Navajo Council Naabik’iyati Committee now on LEGISLATION 0109-14legislation 0109-14: Relating to Law and Order, Health, Education and Human Services, Naabik’iyati’ and Navajo Nation Council; Amending Navajo Preference in Employment Act at 15 N.N.C. §§ 605, 610 and 612; Enacting New Section 614; and Redesignating
Sections 615 through 620 (Sponsor: Honorable Dwight Witherspoon)
NAVAJO JUSTICE DEPARTMENT PAUL SPRUHAN
employee can go to two different places regarding disciplinary action: go thru administrative process where file with supervisor, personnel office, Office of Hearings and Appeals, tribal Supreme Court but there are strict time lines. With Office of Navajo Labor Relations, timelines are not as strict and when complaint filed the ONL has 6 months to investigate and appeals to Supreme Court has no timeline. And during this process with ONLR, the position of the tribal employees who is in the ONLR process remains on hold. Positions in programs are frozen. And tribal employees can also file in ONLR if he or she loses in Office of Hearings and Appeals.
DELEGATE LEONARD TSOSIE
This could result in a legal challenge because 0109-14 cuts Navajo employees out of ONLR and 0109-14 also opens the door for non-Navajos to file grievances using Navajo Preference in Employment Act. But perhaps NPEA needs to be re-examined because its being taken off rez. It’s not serving Navajo Nation. Poor Mark Grant, poor Controller, he takes personnel action and he’s immediately dragged thru ONLR. I’ve been subjected to that, legislative staff threatened to take me to ONLR and I said I’ll drive u and help u fill our complaint. Division of Transportation went to another division and asked for signature and that director said no, i’m not going to sign. NDOT went back a second time and that director accused NDOT of harrassment and threatened to use ONLR. Tribal employees are using ONLR in the wrong way. Supervisors are saying that it’s not worth it to discipline an employee cuz employee will start dragging supervisor around. We also need to seriously re-examine “just cause” portion. And I’m asking Chief Legislative Counsel Henry to provide justifying language because it will be appealed to the Navajo Supreme Court.
DELEGATE LORENZO CURLEY
I support this legislation but i feel that we will just be addressing a part of the problem. the first problem that we ned to lok at and provide a solution for is outlined in Lawrence Ruzzo’s comments – the real problem has been tribal government failure to adequately fund ONLR. Now that Naabi has oversight over Tax matters, we can tax tribal employees and those tax dollars can provide these services for tribal employees. Not $700 a year but $5 a year.

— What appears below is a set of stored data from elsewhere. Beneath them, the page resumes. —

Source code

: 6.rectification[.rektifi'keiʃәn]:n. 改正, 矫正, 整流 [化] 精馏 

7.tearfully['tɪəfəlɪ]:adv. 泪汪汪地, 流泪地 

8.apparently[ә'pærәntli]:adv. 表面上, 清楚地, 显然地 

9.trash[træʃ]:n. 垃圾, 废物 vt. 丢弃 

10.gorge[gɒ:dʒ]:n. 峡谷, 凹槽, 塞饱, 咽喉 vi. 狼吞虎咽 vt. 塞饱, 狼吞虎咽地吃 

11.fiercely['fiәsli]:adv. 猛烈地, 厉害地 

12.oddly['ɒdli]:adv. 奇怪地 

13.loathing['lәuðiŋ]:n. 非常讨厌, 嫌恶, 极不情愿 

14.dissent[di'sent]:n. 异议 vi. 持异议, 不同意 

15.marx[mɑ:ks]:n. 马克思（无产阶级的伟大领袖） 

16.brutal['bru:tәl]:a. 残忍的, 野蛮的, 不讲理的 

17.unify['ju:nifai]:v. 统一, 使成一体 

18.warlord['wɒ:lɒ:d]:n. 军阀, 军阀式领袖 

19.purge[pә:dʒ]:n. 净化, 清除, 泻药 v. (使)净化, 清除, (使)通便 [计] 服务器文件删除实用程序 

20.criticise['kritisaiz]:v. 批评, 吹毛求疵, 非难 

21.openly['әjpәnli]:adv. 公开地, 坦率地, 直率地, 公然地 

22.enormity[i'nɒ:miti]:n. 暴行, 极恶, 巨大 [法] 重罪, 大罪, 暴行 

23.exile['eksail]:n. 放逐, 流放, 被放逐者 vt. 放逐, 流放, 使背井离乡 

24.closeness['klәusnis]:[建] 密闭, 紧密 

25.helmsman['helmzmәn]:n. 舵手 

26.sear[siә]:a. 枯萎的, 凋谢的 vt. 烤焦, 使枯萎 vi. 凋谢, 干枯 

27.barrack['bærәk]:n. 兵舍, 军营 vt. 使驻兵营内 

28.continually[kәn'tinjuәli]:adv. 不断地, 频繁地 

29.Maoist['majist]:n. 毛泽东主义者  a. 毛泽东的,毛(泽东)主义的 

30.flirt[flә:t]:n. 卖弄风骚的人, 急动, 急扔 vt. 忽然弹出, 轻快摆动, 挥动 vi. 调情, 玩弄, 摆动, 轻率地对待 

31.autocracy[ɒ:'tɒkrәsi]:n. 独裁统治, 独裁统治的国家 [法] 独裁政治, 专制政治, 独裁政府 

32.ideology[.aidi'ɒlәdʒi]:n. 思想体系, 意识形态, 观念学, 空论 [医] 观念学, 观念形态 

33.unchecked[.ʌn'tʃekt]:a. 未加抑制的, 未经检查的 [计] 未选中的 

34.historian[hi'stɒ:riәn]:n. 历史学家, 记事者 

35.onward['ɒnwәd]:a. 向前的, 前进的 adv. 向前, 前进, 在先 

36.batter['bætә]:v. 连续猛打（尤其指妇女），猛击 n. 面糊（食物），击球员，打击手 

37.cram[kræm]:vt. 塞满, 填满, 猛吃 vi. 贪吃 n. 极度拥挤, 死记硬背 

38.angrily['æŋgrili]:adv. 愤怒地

the other issue is the private small businesses on Navajo rez. a year ago, a small business owner came to me, she was sued by part time employee. she let employee go as part of down sizing during winter months and that was business decision. ONLR demanded by subpoena power, records for past years. so she decided to pay employee off. is this kind of regime we want to encourage because of regulations. we need to hve fair and equitable way of economic development. and to have ONLR second guessing business decisions is not in best interest of business development.
DELEGATE KATHERINE BENALLY
I support. one thing I learned in all the controversial events is that you need to put on record your intent. There is process in our tribal government that tribal employees can and should use. by giving them two opportunities is unfair. perhaps Delegate Witherspoon can shorten ONLR timeline of one year to file complaint. Maybe 30 days to file.